## [Required work]
Two lines mark the range in the entries below: the one holding "X148336000Y-85598000D03*" and the one holding "X123444000Y-67056000D03*". Set down those two and all lines between them, exactly.

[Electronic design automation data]
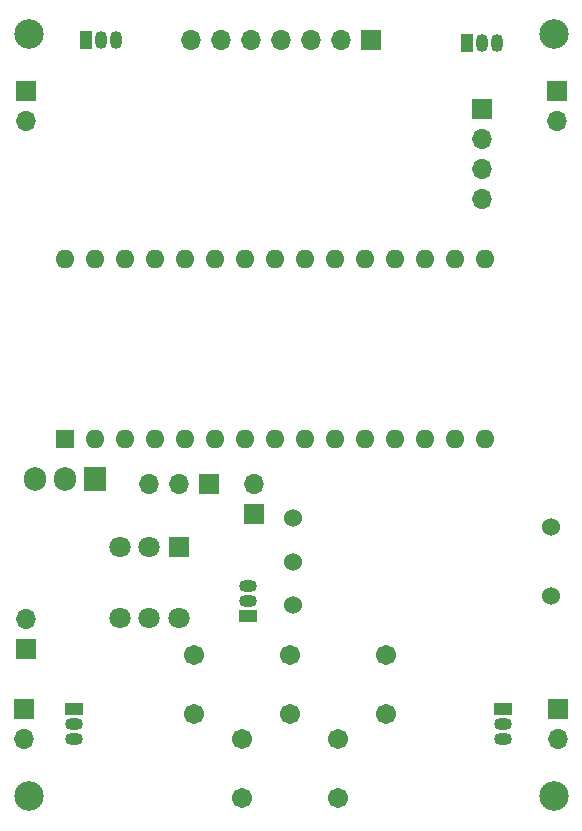
<source format=gbr>
%TF.GenerationSoftware,KiCad,Pcbnew,7.0.7*%
%TF.CreationDate,2025-03-26T10:17:06+05:30*%
%TF.ProjectId,VibAndHeat_Version1,56696241-6e64-4486-9561-745f56657273,rev?*%
%TF.SameCoordinates,Original*%
%TF.FileFunction,Soldermask,Bot*%
%TF.FilePolarity,Negative*%
%FSLAX46Y46*%
G04 Gerber Fmt 4.6, Leading zero omitted, Abs format (unit mm)*
G04 Created by KiCad (PCBNEW 7.0.7) date 2025-03-26 10:17:06*
%MOMM*%
%LPD*%
G01*
G04 APERTURE LIST*
%ADD10R,1.500000X1.050000*%
%ADD11O,1.500000X1.050000*%
%ADD12R,1.700000X1.700000*%
%ADD13O,1.700000X1.700000*%
%ADD14R,1.600000X1.600000*%
%ADD15O,1.600000X1.600000*%
%ADD16R,1.050000X1.500000*%
%ADD17O,1.050000X1.500000*%
%ADD18R,1.905000X2.000000*%
%ADD19O,1.905000X2.000000*%
%ADD20C,1.524000*%
%ADD21C,1.712000*%
%ADD22C,2.500000*%
%ADD23R,1.800000X1.800000*%
%ADD24C,1.800000*%
G04 APERTURE END LIST*
D10*
%TO.C,Q2*%
X121158000Y-123698000D03*
D11*
X121158000Y-124968000D03*
X121158000Y-126238000D03*
%TD*%
D12*
%TO.C,J3*%
X162052000Y-71374000D03*
D13*
X162052000Y-73914000D03*
%TD*%
D14*
%TO.C,Microcontroller1*%
X120396000Y-100838000D03*
D15*
X122936000Y-100838000D03*
X125476000Y-100838000D03*
X128016000Y-100838000D03*
X130556000Y-100838000D03*
X133096000Y-100838000D03*
X135636000Y-100838000D03*
X138176000Y-100838000D03*
X140716000Y-100838000D03*
X143256000Y-100838000D03*
X145796000Y-100838000D03*
X148336000Y-100838000D03*
X150876000Y-100838000D03*
X153416000Y-100838000D03*
X155956000Y-100838000D03*
X155956000Y-85598000D03*
X153416000Y-85598000D03*
X150876000Y-85598000D03*
X148336000Y-85598000D03*
X145796000Y-85598000D03*
X143256000Y-85598000D03*
X140716000Y-85598000D03*
X138176000Y-85598000D03*
X135636000Y-85598000D03*
X133096000Y-85598000D03*
X130556000Y-85598000D03*
X128016000Y-85598000D03*
X125476000Y-85598000D03*
X122936000Y-85598000D03*
X120396000Y-85598000D03*
%TD*%
D12*
%TO.C,J1*%
X117094000Y-71374000D03*
D13*
X117094000Y-73914000D03*
%TD*%
D16*
%TO.C,Q1*%
X122174000Y-67056000D03*
D17*
X123444000Y-67056000D03*
X124714000Y-67056000D03*
%TD*%
D12*
%TO.C,J6*%
X117094000Y-118618000D03*
D13*
X117094000Y-116078000D03*
%TD*%
D10*
%TO.C,Q5*%
X135890000Y-115824000D03*
D11*
X135890000Y-114554000D03*
X135890000Y-113284000D03*
%TD*%
D16*
%TO.C,Q3*%
X154432000Y-67310000D03*
D17*
X155702000Y-67310000D03*
X156972000Y-67310000D03*
%TD*%
D18*
%TO.C,U3*%
X122936000Y-104211000D03*
D19*
X120396000Y-104211000D03*
X117856000Y-104211000D03*
%TD*%
D20*
%TO.C,U2*%
X161544000Y-114124000D03*
X161544000Y-108282000D03*
X139700000Y-114886000D03*
X139700000Y-111203000D03*
X139700000Y-107520000D03*
%TD*%
D12*
%TO.C,J4*%
X162158000Y-123698000D03*
D13*
X162158000Y-126238000D03*
%TD*%
D12*
%TO.C,J2*%
X116946000Y-123698000D03*
D13*
X116946000Y-126238000D03*
%TD*%
D10*
%TO.C,Q4*%
X157480000Y-123698000D03*
D11*
X157480000Y-124968000D03*
X157480000Y-126238000D03*
%TD*%
D12*
%TO.C,U1*%
X132588000Y-104648000D03*
D13*
X130048000Y-104648000D03*
X127508000Y-104648000D03*
%TD*%
D21*
%TO.C,Button5*%
X147574000Y-124126000D03*
X147574000Y-119126000D03*
%TD*%
D12*
%TO.C,J7*%
X155702000Y-72898000D03*
D13*
X155702000Y-75438000D03*
X155702000Y-77978000D03*
X155702000Y-80518000D03*
%TD*%
D22*
%TO.C,H3*%
X161798000Y-66548000D03*
%TD*%
D21*
%TO.C,Button2*%
X143510000Y-131238000D03*
X143510000Y-126238000D03*
%TD*%
%TO.C,Button4*%
X139446000Y-124126000D03*
X139446000Y-119126000D03*
%TD*%
D22*
%TO.C,H1*%
X117348000Y-66548000D03*
%TD*%
D21*
%TO.C,Button3*%
X131318000Y-124126000D03*
X131318000Y-119126000D03*
%TD*%
%TO.C,Button1*%
X135382000Y-131238000D03*
X135382000Y-126238000D03*
%TD*%
D23*
%TO.C,SW1*%
X130048000Y-109982000D03*
D24*
X127548000Y-109982000D03*
X125048000Y-109982000D03*
X130048000Y-115982000D03*
X127548000Y-115982000D03*
X125048000Y-115982000D03*
%TD*%
D12*
%TO.C,J8*%
X146309000Y-67056000D03*
D13*
X143769000Y-67056000D03*
X141229000Y-67056000D03*
X138689000Y-67056000D03*
X136149000Y-67056000D03*
X133609000Y-67056000D03*
X131069000Y-67056000D03*
%TD*%
D22*
%TO.C,H4*%
X161798000Y-131064000D03*
%TD*%
%TO.C,H2*%
X117348000Y-131064000D03*
%TD*%
D12*
%TO.C,J5*%
X136398000Y-107193000D03*
D13*
X136398000Y-104653000D03*
%TD*%
M02*

</source>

## [Exercise answer]
X148336000Y-85598000D03*
X145796000Y-85598000D03*
X143256000Y-85598000D03*
X140716000Y-85598000D03*
X138176000Y-85598000D03*
X135636000Y-85598000D03*
X133096000Y-85598000D03*
X130556000Y-85598000D03*
X128016000Y-85598000D03*
X125476000Y-85598000D03*
X122936000Y-85598000D03*
X120396000Y-85598000D03*
%TD*%
D12*
%TO.C,J1*%
X117094000Y-71374000D03*
D13*
X117094000Y-73914000D03*
%TD*%
D16*
%TO.C,Q1*%
X122174000Y-67056000D03*
D17*
X123444000Y-67056000D03*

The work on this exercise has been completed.